● **Text excerpt**

....

2. Did the trial judge err when he concluded that Woodland
substantially complied with the notice requirement of the
LGTCA?
3. Did the trial judge abuse his discretion when he found
good cause to waive compliance with the LGTCA notice
requirement based on his consideration of factors not
previously recognized by this Court as relevant to good
cause?
4. Did the trial court err when it refused to permit the HABC
to present evidence that it acted reasonably by complying
with the requirements of the Reduction of Lead Risk in
Housing Act? 5
5. Did the trial judge err when he admitted hearsay evidence
referring to “Lead Paint” at the property at issue, where the
statements were from an unknown declarant and lacked any
circumstantial guarantees of trustworthiness?
4
We have rephrased some of these questions for brevity and clarity.
5
Md. Code (1982, 2007 Repl. Vol., 2011 Cum. Supp.), §§ 6-801–6-852 of the
Environmental Article (the “Lead Act”).
4
For the reasons explained below, we conclude that the motions judge did not err in
denying HABC’s motion for summary judgment. Although the trial court did err in
finding that Woodland had substantially complied with the LGTCA’s notice
requirements, its alternate finding that Woodland had good cause for failing to comply
made this error moot. The trial court erred in considering material not in evidence as part
of its ruling that Woodland met the good cause exception for non-compliance with the
LGTCA notice requirement. Yet this error was harmless, as fully explained infra.
Finally, we see no error in the two evidentiary issues Appellant raises.
DISCUSSION
Denial Of Summary Judgment
Appellant argues that the motions court erred in denying its pretrial motion for
summary judgment. In HABC’s view, because Woodland argued substantial compliance,
rather than good cause, in its written response to HABC’s motion, the pretrial court’s
consideration of good cause was improper. We first observe that although Woodland
discussed substantial compliance rather than good cause in her written response, at the
hearing on HABC’s motion, her counsel clearly said: “I appreciate the Court focusing on
the good cause acts [sic] aspect.” Counsel also pointed out that “it was their
understanding that they were moved because of the lead in the house[,]” which highlights
a group of facts that support good cause.
Appellant draws our attention to the following statement from the bench, made in
ruling on the pretrial motion:
5
I am going to deny the motion for summary judgment
because the circumstances described reflect a significant
debatable issue about good cause to dispense with or to find
substantial compliance with the notice requirement.
I am going to rely on and cite here on the record both the Rios
[v. Montgomery County, 386 Md. 104, 872 A.2d 1 (2005)]
case and the Heron [v. Strader, 361 Md. 258, 761 A.2d 56
(2000)] case for its discussion and description of the good
cause factors. And the circumstances described by [Appellee]
I think are more than enough to give us reason to deny the
summary judgment motion.

....

● **Task A**
Reproduce the court opinion excerpt word for word between "I am going to rely" and "summary judgment motion.", inclusive.
● **Task B**
Which two cases did the motions judge cite on the record for their discussion of the good cause factors, according to the court opinion excerpt?
Rely only on the court opinion excerpt.

● **Input data**
....

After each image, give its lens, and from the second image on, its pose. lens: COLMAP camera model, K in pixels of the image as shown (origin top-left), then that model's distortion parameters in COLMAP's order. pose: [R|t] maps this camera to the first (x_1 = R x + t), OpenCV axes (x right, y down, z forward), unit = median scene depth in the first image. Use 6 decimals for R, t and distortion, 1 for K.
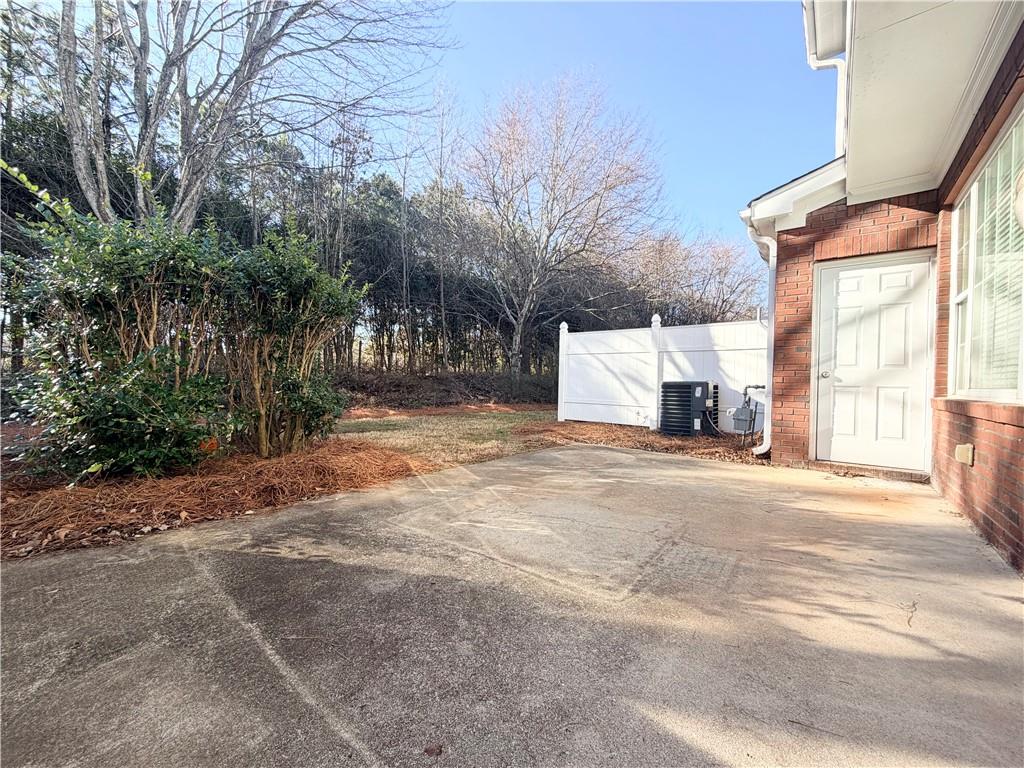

....

● **Written solution A**
I am going to rely on and cite here on the record both the Rios
[v. Montgomery County, 386 Md. 104, 872 A.2d 1 (2005)]
case and the Heron [v. Strader, 361 Md. 258, 761 A.2d 56
(2000)] case for its discussion and description of the good
cause factors. And the circumstances described by [Appellee]
I think are more than enough to give us reason to deny the
summary judgment motion.

● **Written solution B**
Rios v. Montgomery County and Heron v. Strader.